留学をしたいかという質問に、「思わない」が53.2%、「わからない」が14.5%という結果だった。さらに「(海外で暮らすことなく)ずっと自国に住みたい」が42.7%という高い数値を記録した。
若者は留学・海外暮らしに興味がないのか?
その調査結果では、日本は留学をしたいと思わない人が多く、「外国の高校や大学(大学院を含む)に進学して卒業したい」「半年から1年程度留学したい」「短期間の留学をしたい」のいずれかを選んだ人は、わずか32.3%に留まった。一方、韓国は7カ国中トップの65.7%、米国は65.4%、その他の国も5割以上が留学を希望している。
また日本の回答者は、ずっと自国に住みたいという割合が高く、「将来外国に住みたいか」という質問に対しては、「一定期間(1年以上)住みたい」と「移民として永住」を合わせてもたった19.4%にしかならなかった。これらは7カ国で一番低い結果である。
現時点での国際感覚を問う「異文化理解力・対応力」についての質問では、「十分」と「ある程度」が合わせて29.4%であり、日本の割合は最低であった。
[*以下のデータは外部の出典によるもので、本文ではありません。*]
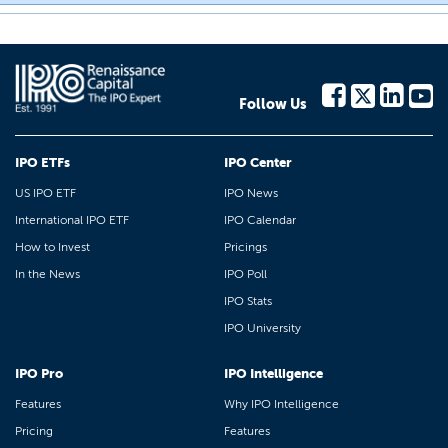
Follow Us
IPO ETFs
IPO Center
US IPO ETF
IPO News
International IPO ETF
IPO Calendar
How to Invest
Pricings
In the News
IPO Poll
IPO Stats
IPO University
IPO Pro
IPO Intelligence
Features
Why IPO Intelligence
Pricing
Features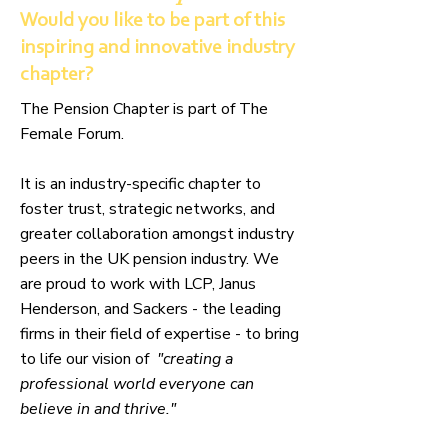
Would you like to be part of this
inspiring and innovative industry
chapter?
The Pension Chapter is part of The
Female Forum.
It is an
industry-specific chapter to
foster trust, strategic networks, and
greater collaboration amongst industry
peers in the UK pension industry. We
are proud to work with LCP, Janus
Henderson, and Sackers - the leading
firms in their field of expertise - to bring
to life our vision of
"creating a
professional world everyone can
believe in and thrive."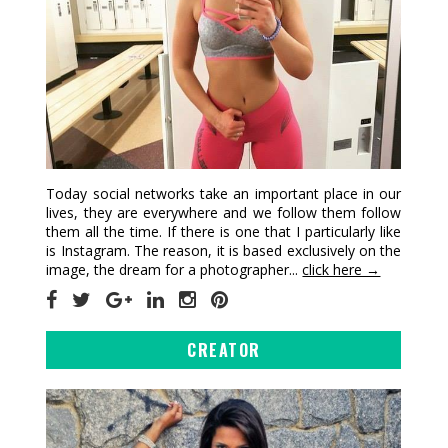
Today social networks take an important place in our
lives, they are everywhere and we follow them follow
them all the time. If there is one that I particularly like
is Instagram. The reason, it is based exclusively on the
image, the dream for a photographer...
click here →
CREATOR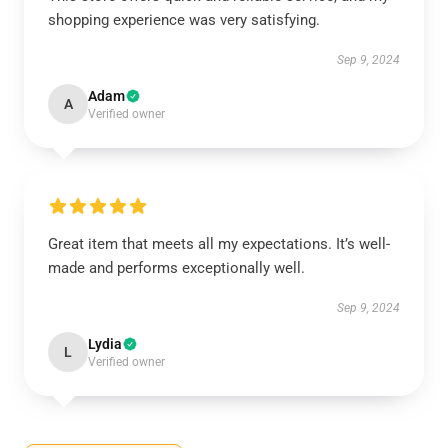
shopping experience was very satisfying.
Sep 9, 2024
Adam
A
Verified owner
Great item that meets all my expectations. It’s well-
made and performs exceptionally well.
Sep 9, 2024
Lydia
L
Verified owner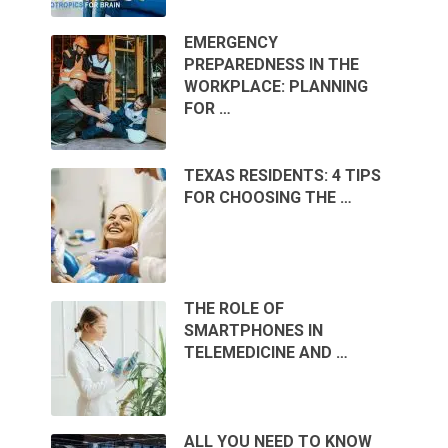
EMERGENCY
PREPAREDNESS IN THE
WORKPLACE: PLANNING
FOR …
TEXAS RESIDENTS: 4 TIPS
FOR CHOOSING THE …
THE ROLE OF
SMARTPHONES IN
TELEMEDICINE AND …
ALL YOU NEED TO KNOW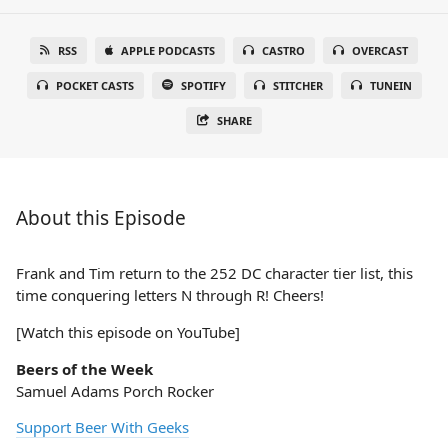
RSS
APPLE PODCASTS
CASTRO
OVERCAST
POCKET CASTS
SPOTIFY
STITCHER
TUNEIN
SHARE
About this Episode
Frank and Tim return to the 252 DC character tier list, this
time conquering letters N through R! Cheers!
[Watch this episode on YouTube]
Beers of the Week
Samuel Adams Porch Rocker
Support Beer With Geeks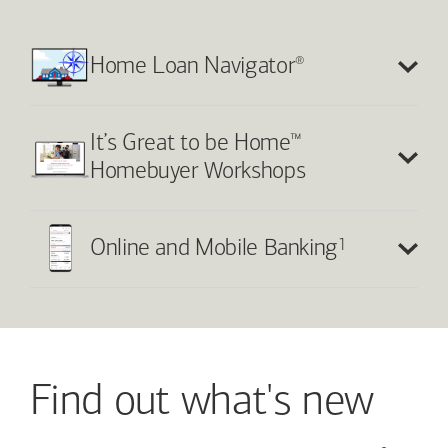
®
Home Loan Navigator
™
It’s Great to be Home
Homebuyer Workshops
1
Online and Mobile Banking
Find out what's new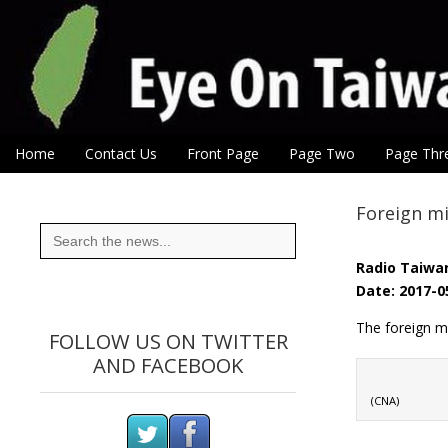
Eye On Taiwan
Skip to content
Home
Contact Us
Front Page
Page Two
Page Thr
Main menu
Sub menu
Foreign mi
Search
for:
Radio Taiwan
Date: 2017-0
The foreign m
FOLLOW US ON TWITTER
AND FACEBOOK
(CNA)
回答した日本人の若者が現状に満足しているかというと、そうではない。自分に満足していると答えた日本人は45.1%。アメリカの87.0%をはじめとし、他国はすべて7割を超えていたという。
留学したくない理由は?
それでは留学したくない理由はいったいどんなものがあるだろうか。マイナビの学生窓口編集部が2017年に公開した調査結果では、大学生405人から以下のような回答が得られたという。
「海外に興味がないから(27.8%)」
「語学力が足りないから(27.4%)」
「資金が足りないから(23.2%)」
「海外に行くのに不安があるから(15.8%)」
この「海外に興味がない」というのは、今後も日本で暮らしていくのに留学の必要がない、海外に行く前にまだまだ知らない日本でのいろいろなことを体験したい、といった理由に基づいているようだ。
言葉への不安については、留学で語学力を鍛えればいいとも思うが、そもそもお金がなければ留学どころではないし、治安の不安などもある。日本にいれば友達もいるし、ネット環境が安定していて、安心で快適だ。